You are given a large integer represented as an integer array digits, where each digits[i] is the ith digit of the integer. The digits are ordered from most significant to least significant in left-to-right order. The large integer does not contain any leading 0's.

Increment the large integer by one and return the resulting array of digits.

Additional information

• 1 <= digits.length <= 100
• 0 <= digits[i] <= 9
• digits does not contain any leading 0's.

Example 1:

Input: digits = [1, 2, 3]
Output: [1, 2, 4]

Explanation: The array represents the integer 123. Incrementing by one gives 124, so the result is [1, 2, 4].

Example 2:

Input: digits = [1, 2, 9]
Output: [1, 3, 0]

Explanation: The array represents the integer 129. Incrementing by one gives 130, so the result is [1, 3, 0].

Example 3:

Input: digits = [9, 9, 9]
Output: [1, 0, 0, 0]

Explanation: The array represents the integer 999. Incrementing by one gives 1000, so the result is [1, 0, 0, 0].

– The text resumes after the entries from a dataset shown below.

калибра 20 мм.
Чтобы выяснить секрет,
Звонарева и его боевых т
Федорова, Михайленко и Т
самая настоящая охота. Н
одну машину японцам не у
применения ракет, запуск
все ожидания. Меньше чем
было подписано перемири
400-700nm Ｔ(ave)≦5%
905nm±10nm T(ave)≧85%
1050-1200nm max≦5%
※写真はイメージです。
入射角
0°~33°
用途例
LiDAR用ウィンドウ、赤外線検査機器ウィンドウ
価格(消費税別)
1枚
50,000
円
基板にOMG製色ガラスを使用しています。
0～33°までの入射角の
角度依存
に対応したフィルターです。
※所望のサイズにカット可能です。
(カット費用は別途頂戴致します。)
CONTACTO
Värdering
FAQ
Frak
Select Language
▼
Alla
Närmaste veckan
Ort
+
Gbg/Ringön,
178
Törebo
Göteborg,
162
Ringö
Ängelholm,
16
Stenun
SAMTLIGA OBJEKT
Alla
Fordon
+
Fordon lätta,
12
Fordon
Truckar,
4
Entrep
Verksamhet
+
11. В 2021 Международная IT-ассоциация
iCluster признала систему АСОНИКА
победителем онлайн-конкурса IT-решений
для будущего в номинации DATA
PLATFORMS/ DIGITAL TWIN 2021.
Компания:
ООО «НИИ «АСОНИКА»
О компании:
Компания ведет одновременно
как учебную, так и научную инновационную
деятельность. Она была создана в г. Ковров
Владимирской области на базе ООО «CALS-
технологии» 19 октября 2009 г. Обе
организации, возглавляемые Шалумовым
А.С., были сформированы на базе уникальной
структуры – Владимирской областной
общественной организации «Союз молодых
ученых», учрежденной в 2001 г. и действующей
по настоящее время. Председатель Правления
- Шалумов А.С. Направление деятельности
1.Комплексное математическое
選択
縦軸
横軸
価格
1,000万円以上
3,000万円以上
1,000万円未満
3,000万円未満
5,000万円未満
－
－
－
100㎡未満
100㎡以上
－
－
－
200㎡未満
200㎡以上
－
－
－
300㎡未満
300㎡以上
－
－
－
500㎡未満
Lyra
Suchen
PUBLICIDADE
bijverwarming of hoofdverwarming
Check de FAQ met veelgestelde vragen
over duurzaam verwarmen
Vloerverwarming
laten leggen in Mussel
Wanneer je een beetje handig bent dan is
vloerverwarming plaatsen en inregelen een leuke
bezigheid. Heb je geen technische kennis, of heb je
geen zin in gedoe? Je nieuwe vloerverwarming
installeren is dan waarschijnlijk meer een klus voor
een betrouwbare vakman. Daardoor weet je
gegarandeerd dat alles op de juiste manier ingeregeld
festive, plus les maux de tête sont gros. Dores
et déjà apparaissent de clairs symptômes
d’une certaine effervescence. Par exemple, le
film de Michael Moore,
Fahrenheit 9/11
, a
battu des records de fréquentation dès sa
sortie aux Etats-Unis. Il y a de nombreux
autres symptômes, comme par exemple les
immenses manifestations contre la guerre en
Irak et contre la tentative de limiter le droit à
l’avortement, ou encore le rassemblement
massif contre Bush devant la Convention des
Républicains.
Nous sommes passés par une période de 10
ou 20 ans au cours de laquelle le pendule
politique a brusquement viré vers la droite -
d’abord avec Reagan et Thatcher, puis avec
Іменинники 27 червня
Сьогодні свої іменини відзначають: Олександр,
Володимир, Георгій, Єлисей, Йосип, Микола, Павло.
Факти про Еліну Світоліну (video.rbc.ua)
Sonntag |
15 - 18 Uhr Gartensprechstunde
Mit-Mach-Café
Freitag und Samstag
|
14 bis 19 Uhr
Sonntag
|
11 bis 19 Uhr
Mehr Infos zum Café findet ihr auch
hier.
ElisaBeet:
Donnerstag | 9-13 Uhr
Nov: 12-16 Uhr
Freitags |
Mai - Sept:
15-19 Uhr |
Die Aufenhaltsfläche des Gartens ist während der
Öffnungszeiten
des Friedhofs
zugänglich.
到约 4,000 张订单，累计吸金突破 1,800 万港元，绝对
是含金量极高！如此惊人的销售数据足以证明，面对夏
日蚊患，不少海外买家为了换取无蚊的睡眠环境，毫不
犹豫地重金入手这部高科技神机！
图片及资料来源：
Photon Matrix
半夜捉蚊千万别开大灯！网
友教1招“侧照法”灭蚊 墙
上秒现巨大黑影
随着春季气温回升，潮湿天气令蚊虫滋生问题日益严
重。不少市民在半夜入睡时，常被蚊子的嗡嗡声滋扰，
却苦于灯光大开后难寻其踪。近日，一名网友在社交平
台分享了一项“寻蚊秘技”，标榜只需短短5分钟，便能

Reverse Iteration with Carry

Intuition

This problem is about simulating elementary school addition with a "carry" operation.

1. The Logic:
We need to add 1 to the last digit.

• Case A (No Carry): If the last digit is less than 9 (e.g., 123), we just increment it (124) and we are done.
• Case B (Carry): If the last digit is 9 (e.g., 129), adding 1 makes it 10. We set the current digit to 0 and "carry over" the 1 to the next digit to the left.
• Case C (All Nines): If all digits are 9 (e.g., 999), the loop finishes and we are left with [0, 0, 0]. We must manually insert a 1 at the beginning to get [1, 0, 0, 0].

2. The Iteration:
We loop through the array backwards (from the last index to the first).

Algorithm

Step 1: Start a loop from the last index (len(digits) - 1) down to 0.

Step 2: Check if the current digit is 9.

• If it is not 9: Increment it by 1 and return the array immediately. (We are done).
• If it is 9: Set the current digit to 0 and continue the loop (carrying the 1 to the next left position).

Step 3: If the loop finishes without returning, it means all digits were 9 (e.g., input was 99 and is now 00).

Step 4: Return a new array [1] concatenated with the current digits. (Result: [1, 0, 0]).

def plus_one(digits: list[int]) -> list[int]:
    n = len(digits)
    
    # Iterate backwards
    for i in range(n - 1, -1, -1):
        if digits[i] < 9:
            digits[i] += 1
            return digits
        digits[i] = 0
        
    # If we are here, it means all digits were 9 (e.g., 999 -> 000)
    return [1] + digits

Time & Space Complexity

• Time Complexity: O(n). In the worst case (all 9s), we visit every digit.
• Space Complexity: O(1) generally, or O(n) in the worst case where we need to create a new array with an extra digit.